# Work task
In the records below, copy out the lines exactly, starting at the line that contains "minute 0: median" and ending at the line that contains "minute 2: median", with both of those lines included.

# Records to process
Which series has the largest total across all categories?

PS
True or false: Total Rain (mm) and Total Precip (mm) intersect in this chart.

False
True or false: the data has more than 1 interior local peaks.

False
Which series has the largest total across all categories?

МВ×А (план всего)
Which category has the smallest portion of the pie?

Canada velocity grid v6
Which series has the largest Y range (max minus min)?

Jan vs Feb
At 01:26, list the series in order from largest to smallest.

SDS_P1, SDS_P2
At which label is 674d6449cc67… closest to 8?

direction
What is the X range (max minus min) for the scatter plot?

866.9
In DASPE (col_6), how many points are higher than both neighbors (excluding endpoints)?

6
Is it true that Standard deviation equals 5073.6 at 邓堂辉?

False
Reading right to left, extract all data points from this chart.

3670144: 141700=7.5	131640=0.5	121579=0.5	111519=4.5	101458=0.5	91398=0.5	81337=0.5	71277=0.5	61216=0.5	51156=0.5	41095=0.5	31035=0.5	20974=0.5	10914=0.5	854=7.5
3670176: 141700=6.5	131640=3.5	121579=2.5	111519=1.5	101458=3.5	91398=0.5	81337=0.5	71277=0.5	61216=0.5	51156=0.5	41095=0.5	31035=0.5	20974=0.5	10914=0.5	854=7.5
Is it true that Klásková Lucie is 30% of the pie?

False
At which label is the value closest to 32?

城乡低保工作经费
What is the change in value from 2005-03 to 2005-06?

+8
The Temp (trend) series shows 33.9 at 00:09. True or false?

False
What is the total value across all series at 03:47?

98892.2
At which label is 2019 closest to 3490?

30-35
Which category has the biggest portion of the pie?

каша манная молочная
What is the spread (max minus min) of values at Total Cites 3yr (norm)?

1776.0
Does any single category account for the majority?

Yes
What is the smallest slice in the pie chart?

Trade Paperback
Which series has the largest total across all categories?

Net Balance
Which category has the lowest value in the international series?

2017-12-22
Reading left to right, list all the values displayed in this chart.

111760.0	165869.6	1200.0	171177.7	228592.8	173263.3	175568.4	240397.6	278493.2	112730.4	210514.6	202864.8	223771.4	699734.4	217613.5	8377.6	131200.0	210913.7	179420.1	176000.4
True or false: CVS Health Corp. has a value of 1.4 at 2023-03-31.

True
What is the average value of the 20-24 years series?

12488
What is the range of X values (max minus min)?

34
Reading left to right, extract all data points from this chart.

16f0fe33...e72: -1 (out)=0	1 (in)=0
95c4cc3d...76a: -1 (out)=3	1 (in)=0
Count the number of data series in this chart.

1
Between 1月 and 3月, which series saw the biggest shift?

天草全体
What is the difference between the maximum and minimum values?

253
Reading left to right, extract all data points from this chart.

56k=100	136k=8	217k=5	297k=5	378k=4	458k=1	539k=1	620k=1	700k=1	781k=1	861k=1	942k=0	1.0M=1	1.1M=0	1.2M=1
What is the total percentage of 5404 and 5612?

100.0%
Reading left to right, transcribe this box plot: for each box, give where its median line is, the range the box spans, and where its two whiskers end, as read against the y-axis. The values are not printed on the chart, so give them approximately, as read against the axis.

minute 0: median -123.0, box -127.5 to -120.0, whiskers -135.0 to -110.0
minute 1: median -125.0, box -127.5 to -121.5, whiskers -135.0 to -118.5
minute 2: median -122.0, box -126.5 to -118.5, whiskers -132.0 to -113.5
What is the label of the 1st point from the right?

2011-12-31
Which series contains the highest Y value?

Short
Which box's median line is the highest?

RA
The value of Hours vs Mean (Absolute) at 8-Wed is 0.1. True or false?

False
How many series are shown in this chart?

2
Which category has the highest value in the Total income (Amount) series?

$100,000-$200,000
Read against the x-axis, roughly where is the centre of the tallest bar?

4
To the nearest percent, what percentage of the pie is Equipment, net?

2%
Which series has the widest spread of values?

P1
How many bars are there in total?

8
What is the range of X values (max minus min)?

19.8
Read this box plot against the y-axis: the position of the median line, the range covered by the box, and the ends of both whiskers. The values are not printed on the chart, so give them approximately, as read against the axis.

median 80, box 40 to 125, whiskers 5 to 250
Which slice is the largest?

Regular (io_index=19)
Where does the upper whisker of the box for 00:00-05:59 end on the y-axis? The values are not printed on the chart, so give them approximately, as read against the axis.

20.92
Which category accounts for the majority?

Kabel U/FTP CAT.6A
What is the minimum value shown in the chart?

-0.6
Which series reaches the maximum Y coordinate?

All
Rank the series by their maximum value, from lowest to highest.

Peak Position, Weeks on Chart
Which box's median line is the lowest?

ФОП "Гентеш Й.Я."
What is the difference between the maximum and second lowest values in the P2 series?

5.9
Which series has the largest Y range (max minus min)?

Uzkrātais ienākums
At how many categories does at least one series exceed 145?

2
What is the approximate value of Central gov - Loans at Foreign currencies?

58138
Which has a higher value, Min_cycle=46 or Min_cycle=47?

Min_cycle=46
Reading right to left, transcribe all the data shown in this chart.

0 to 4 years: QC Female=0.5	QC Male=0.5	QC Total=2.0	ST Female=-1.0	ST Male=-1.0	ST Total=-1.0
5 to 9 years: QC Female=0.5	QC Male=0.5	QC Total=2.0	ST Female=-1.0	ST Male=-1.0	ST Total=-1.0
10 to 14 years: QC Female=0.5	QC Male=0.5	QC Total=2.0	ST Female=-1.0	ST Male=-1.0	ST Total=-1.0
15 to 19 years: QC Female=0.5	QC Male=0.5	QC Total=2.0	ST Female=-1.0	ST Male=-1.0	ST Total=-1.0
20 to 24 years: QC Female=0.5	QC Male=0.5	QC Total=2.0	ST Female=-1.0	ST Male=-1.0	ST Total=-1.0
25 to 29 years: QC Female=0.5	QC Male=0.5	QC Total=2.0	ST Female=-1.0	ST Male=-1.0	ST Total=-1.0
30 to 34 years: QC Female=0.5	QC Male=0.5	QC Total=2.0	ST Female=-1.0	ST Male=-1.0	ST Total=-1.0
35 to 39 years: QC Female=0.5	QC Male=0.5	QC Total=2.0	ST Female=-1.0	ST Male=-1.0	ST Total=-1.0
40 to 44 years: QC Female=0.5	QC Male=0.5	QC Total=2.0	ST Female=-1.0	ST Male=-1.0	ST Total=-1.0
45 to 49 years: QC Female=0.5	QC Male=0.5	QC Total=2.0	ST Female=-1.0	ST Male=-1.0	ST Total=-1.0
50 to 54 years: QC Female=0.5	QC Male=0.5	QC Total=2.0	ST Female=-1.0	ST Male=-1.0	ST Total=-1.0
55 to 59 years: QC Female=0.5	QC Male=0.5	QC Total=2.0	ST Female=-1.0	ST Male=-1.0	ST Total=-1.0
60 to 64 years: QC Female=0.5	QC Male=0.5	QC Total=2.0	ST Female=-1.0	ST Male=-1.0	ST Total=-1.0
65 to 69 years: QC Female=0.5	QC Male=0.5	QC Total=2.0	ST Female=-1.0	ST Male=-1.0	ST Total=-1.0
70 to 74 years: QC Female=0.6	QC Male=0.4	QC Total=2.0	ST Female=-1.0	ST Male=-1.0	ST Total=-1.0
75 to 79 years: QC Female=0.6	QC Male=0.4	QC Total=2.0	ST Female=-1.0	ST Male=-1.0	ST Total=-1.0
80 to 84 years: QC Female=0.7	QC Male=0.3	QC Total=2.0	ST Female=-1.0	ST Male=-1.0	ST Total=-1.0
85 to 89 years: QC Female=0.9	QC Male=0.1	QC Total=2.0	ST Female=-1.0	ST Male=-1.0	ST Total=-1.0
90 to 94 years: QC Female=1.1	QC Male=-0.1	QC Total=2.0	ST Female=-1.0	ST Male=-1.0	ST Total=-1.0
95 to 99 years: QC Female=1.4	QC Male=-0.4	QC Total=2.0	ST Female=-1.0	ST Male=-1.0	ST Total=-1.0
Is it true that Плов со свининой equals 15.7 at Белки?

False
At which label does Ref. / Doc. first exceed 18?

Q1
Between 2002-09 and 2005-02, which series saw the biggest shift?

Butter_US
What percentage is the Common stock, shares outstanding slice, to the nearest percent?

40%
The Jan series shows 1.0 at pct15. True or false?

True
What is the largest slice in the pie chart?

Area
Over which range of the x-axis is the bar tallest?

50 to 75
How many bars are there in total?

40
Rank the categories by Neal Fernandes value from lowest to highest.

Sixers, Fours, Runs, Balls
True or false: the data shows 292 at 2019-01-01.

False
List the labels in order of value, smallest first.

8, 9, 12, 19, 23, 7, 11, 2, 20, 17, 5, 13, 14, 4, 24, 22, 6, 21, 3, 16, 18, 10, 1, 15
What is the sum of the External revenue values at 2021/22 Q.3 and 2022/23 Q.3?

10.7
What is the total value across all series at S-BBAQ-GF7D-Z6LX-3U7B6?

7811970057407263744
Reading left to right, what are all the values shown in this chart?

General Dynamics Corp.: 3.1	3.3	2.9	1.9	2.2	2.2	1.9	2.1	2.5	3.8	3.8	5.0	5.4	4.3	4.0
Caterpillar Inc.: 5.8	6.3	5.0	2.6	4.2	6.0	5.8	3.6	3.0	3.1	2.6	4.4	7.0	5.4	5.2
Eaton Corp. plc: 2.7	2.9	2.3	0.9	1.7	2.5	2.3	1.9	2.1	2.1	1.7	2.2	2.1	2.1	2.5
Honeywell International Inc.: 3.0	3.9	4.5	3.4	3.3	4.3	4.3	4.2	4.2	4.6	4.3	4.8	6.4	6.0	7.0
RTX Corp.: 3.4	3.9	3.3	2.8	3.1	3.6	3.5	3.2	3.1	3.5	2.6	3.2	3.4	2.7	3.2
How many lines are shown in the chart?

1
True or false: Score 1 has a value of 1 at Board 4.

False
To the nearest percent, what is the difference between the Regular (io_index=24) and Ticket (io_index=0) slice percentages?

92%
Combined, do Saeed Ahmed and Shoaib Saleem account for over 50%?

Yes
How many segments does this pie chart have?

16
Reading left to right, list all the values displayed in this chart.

# Response area
minute 0: median -123.0, box -127.5 to -120.0, whiskers -135.0 to -110.0
minute 1: median -125.0, box -127.5 to -121.5, whiskers -135.0 to -118.5
minute 2: median -122.0, box -126.5 to -118.5, whiskers -132.0 to -113.5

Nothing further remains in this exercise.